### 你的目标
把这段讲解运行 `generate-graph.py` 生成知识图谱的节选从头到尾逐字摘录出来。

### 节选
接下来,你需要运行 `generate-graph.py` 脚本。以下是该脚本的帮助信息:
usage: generate-graph.py [-h] [--test] [--config CONFIG] [--output OUTPUT] [--input INPUT] [--debug] [--no-standardize] [--no-inference]
Knowledge Graph Generator and Visualizer
options:
-h, --help show this help message and exit
--test Generate a test visualization with sample data
--config CONFIG Path to configuration file
--output OUTPUT Output HTML file path
--input INPUT Path to input text file (required unless --test is used)
--debug Enable debug output (raw LLM responses and extracted JSON)
--no-standardize Disable entity standardization
--no-inference Disable relationship inference
以下是一个使用当前目录中名为 `mydocument.txt` 的文本文档创建知识图谱的示例(如果你使用的是 `uv`,请将 “python” 替换为 “uv run”):
python generate-graph.py --input mydocument.txt --output mydocument.html
以下是上述命令完整运行流程在控制台中显示的输出内容:
python generate-graph.py --input mydocument.txt --output mydocument.html
Using input text from file: mydocument.txt
==================================================
PHASE 1: INITIAL TRIPLE EXTRACTION
==================================================
Processing text in 3 chunks (size: 500 words, overlap: 50 words)
Processing chunk 1/3 (500 words)
Processing chunk 2/3 (500 words)
Processing chunk 3/3 (66 words)
Extracted a total of 73 triples from all chunks
==================================================
PHASE 2: ENTITY STANDARDIZATION
==================================================
Starting with 73 triples and 106 unique entities
Standardizing entity names across all triples...

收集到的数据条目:

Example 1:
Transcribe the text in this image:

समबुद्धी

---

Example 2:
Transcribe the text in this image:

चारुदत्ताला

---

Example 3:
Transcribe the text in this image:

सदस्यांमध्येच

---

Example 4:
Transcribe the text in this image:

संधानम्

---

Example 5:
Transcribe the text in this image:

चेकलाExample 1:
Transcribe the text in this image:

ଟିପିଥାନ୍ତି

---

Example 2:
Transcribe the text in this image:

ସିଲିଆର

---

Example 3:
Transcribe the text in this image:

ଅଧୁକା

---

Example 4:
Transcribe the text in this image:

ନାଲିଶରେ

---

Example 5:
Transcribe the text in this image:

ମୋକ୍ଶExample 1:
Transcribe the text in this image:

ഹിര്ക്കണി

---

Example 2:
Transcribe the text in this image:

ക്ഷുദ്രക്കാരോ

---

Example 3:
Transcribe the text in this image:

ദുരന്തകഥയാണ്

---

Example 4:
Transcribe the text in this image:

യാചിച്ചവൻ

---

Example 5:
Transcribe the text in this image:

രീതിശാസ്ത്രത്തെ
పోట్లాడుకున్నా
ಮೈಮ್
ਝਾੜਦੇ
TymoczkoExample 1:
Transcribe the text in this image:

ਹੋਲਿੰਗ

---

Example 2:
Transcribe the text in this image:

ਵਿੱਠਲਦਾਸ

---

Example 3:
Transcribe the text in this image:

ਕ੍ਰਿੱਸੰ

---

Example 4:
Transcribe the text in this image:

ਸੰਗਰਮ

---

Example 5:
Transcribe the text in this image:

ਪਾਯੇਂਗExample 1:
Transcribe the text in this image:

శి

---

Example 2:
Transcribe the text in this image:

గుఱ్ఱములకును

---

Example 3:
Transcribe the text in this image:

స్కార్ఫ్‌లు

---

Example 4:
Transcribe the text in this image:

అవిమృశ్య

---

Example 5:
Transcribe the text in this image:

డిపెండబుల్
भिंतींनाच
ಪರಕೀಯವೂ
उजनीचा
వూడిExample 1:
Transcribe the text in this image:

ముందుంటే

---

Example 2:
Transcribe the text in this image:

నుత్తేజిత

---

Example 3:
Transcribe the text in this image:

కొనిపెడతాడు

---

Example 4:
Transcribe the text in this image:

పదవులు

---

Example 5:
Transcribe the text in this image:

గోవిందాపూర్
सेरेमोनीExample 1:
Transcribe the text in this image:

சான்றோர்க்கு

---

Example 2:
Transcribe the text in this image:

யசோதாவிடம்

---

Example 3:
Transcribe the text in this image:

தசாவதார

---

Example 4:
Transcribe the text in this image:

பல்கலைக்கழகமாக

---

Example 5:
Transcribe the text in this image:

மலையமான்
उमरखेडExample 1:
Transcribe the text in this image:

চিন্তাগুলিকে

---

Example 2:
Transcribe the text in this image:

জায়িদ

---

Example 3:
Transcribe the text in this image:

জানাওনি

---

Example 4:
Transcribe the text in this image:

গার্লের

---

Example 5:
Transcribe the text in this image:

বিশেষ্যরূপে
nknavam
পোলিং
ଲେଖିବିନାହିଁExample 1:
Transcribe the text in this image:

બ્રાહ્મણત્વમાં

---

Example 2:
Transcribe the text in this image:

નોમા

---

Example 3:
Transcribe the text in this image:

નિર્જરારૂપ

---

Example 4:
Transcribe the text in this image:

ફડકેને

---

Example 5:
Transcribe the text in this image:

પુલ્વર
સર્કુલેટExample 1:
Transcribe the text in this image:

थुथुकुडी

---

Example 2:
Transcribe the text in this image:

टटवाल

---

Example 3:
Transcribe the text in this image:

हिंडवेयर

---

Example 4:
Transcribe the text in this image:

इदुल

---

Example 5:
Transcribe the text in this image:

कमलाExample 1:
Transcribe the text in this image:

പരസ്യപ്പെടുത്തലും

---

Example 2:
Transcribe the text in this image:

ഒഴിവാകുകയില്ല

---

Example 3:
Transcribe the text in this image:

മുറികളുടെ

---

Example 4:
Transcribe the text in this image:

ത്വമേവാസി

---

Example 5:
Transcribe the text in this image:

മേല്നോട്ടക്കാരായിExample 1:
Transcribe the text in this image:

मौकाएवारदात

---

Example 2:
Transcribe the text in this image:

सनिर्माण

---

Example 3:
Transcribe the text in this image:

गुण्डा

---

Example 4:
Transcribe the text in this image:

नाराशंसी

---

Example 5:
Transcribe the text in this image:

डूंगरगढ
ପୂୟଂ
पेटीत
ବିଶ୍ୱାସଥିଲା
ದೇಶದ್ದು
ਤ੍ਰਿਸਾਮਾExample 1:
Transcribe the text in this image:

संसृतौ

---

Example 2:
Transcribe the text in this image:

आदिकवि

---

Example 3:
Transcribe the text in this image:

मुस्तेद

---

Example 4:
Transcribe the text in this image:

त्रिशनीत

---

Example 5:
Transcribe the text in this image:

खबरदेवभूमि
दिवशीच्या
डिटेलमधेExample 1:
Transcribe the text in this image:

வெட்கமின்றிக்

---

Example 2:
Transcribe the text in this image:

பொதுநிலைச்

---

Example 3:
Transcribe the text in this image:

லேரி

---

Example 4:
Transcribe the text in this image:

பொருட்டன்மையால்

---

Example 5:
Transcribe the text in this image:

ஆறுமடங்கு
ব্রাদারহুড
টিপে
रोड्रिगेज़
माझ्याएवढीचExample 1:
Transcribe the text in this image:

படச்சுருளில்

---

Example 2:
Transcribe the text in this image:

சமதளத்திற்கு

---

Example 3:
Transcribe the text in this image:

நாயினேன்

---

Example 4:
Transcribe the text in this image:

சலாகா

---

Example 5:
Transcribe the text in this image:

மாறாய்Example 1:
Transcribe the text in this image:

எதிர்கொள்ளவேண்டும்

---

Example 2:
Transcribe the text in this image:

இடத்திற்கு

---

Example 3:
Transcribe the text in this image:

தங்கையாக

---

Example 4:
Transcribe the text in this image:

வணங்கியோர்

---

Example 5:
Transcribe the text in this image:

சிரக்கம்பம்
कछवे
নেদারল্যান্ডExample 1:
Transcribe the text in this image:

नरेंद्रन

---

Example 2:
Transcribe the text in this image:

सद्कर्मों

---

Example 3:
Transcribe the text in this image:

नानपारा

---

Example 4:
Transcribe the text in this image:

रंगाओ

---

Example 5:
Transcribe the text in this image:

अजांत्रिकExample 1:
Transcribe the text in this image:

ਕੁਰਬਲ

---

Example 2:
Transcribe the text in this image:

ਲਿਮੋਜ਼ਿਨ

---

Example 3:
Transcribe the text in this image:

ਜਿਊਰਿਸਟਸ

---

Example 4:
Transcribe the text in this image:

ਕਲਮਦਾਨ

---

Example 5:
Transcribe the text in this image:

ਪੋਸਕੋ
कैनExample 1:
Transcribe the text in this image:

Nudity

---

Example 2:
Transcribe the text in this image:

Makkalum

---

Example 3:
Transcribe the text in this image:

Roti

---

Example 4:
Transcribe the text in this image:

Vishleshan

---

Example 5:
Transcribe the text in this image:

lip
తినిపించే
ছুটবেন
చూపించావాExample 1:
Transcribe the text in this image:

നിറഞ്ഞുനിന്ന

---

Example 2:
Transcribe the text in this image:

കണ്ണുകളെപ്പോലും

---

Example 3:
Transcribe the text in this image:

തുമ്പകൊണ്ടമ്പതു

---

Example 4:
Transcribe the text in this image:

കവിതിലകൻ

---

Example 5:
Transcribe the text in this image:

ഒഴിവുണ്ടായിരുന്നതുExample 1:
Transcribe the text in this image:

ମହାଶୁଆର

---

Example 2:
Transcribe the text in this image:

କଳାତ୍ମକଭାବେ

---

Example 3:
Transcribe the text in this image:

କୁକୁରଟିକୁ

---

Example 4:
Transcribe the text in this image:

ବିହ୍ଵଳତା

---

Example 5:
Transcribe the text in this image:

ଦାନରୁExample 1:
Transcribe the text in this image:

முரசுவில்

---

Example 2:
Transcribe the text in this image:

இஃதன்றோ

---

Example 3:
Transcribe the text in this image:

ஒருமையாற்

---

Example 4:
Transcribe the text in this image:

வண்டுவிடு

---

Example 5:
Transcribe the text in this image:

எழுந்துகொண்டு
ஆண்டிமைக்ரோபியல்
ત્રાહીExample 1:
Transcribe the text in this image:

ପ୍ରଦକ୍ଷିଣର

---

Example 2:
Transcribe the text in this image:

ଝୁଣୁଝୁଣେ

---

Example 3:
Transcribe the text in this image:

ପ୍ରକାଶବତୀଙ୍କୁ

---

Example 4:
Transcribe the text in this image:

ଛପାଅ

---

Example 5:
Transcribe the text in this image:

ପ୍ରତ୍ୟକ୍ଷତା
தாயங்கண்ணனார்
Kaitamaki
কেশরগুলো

### 练习结果
接下来,你需要运行 `generate-graph.py` 脚本。以下是该脚本的帮助信息:
usage: generate-graph.py [-h] [--test] [--config CONFIG] [--output OUTPUT] [--input INPUT] [--debug] [--no-standardize] [--no-inference]
Knowledge Graph Generator and Visualizer
options:
-h, --help show this help message and exit
--test Generate a test visualization with sample data
--config CONFIG Path to configuration file
--output OUTPUT Output HTML file path
--input INPUT Path to input text file (required unless --test is used)
--debug Enable debug output (raw LLM responses and extracted JSON)
--no-standardize Disable entity standardization
--no-inference Disable relationship inference
以下是一个使用当前目录中名为 `mydocument.txt` 的文本文档创建知识图谱的示例(如果你使用的是 `uv`,请将 “python” 替换为 “uv run”):
python generate-graph.py --input mydocument.txt --output mydocument.html
以下是上述命令完整运行流程在控制台中显示的输出内容:
python generate-graph.py --input mydocument.txt --output mydocument.html
Using input text from file: mydocument.txt
==================================================
PHASE 1: INITIAL TRIPLE EXTRACTION
==================================================
Processing text in 3 chunks (size: 500 words, overlap: 50 words)
Processing chunk 1/3 (500 words)
Processing chunk 2/3 (500 words)
Processing chunk 3/3 (66 words)
Extracted a total of 73 triples from all chunks
==================================================
PHASE 2: ENTITY STANDARDIZATION
==================================================
Starting with 73 triples and 106 unique entities
Standardizing entity names across all triples...